A Tale of Two Men - Intercollegiate Studies Institute

A Tale of Two Men

Our rights come from nature, the greatest of thinkers seem to say in unison. But what is our nature? Can it be boiled down to the individual struggling alone against the world, or do our rights correspond with other people and only come about when we enter relationships and build communities? The great philosophers are divided as to the answer.

On one side we have Rousseau, Locke, and Hobbes, who though differing on what the state of nature was like nevertheless all agreed that it is something different from what we are living in today. In Hobbes’s state of nature, man was brutish, and it was good for him to form society. In Locke’s state of nature, man was free, but it was necessary for him to form society. In Rousseau’s state of nature, man was noble, and it was degrading and corrupting for him to form society. Both Locke and Rousseau sowed the seeds of discontent: society, to which we all belong, is an encumbrance on man’s freedom.
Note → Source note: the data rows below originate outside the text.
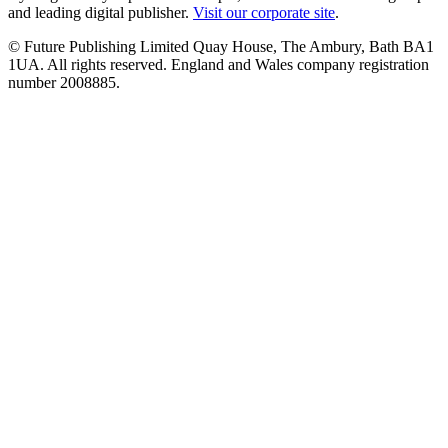
and leading digital publisher.
Visit our corporate site
.
© Future Publishing Limited Quay House, The Ambury, Bath BA1
1UA. All rights reserved. England and Wales company registration
number 2008885.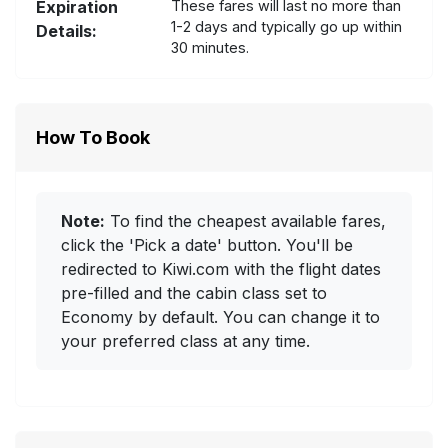
Expiration
These fares will last no more than
1-2 days and typically go up within
Details:
30 minutes.
How To Book
Note:
To find the cheapest available fares,
click the 'Pick a date' button. You'll be
redirected to Kiwi.com with the flight dates
pre-filled and the cabin class set to
Economy by default. You can change it to
your preferred class at any time.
All relationships and obligations are suffocating and serve only to obscure the truly natural man.

No wonder Voltaire, himself no lover of ties that bind, wrote to Rousseau about his “new book against the human race,” and that to read it “makes one long to go about all fours.”
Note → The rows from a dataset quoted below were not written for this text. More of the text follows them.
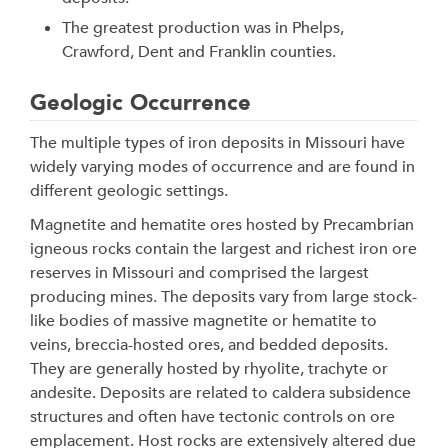
The greatest production was in Phelps,
Crawford, Dent and Franklin counties.
Geologic Occurrence
The multiple types of iron deposits in Missouri have
widely varying modes of occurrence and are found in
different geologic settings.
Magnetite and hematite ores hosted by Precambrian
igneous rocks contain the largest and richest iron ore
reserves in Missouri and comprised the largest
producing mines. The deposits vary from large stock-
like bodies of massive magnetite or hematite to
veins, breccia-hosted ores, and bedded deposits.
They are generally hosted by rhyolite, trachyte or
andesite. Deposits are related to caldera subsidence
structures and often have tectonic controls on ore
emplacement. Host rocks are extensively altered due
Fortunately there is another answer about our nature, an answer that doesn’t deny the goodness of our relationships. Aristotle says that man is a political animal. He is at his most natural when he is in the city, living, loving, and contracting with others. The man outside of civilization who prefers acorns to people is not a man at all but an ignoble savage. He is not the natural man. The natural man falls in love, has children, forms friendships, works with others, and builds cities. As Cicero tells us, “We desire to make human life safer and richer by our thought and effort, and are goaded on to the fulfillment of this desire by nature herself.”

To understand our rights, we must understand our nature. Our real nature. It’s not about you or I the individual. It’s about the community and the relationships that make our lives worthwhile. Failing to understand this puts us in danger of coming to a false understanding of our relationships, our rights, and ourselves.
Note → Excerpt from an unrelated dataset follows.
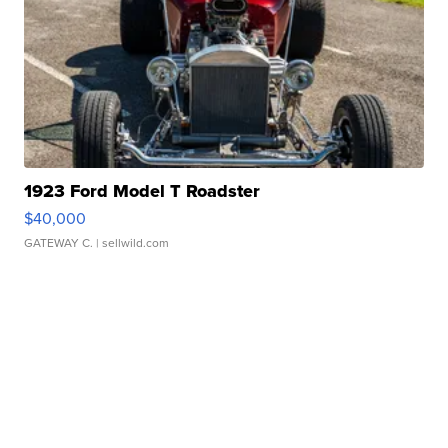
1923 Ford Model T Roadster
$40,000
GATEWAY C.
| sellwild.com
Why do we live together? Is it out of necessity, as Locke says? Out of spite, as Rousseau says? Or because we love each other?

“When the Stranger says: ‘What is the meaning of this city?

Do you huddle close together because you love each other?’

What will you answer? ‘We all dwell together

To make money from each other’? or ‘This is a community’?

And the Stranger will depart and return to the desert.

O my soul, be prepared for the coming of the Stranger.”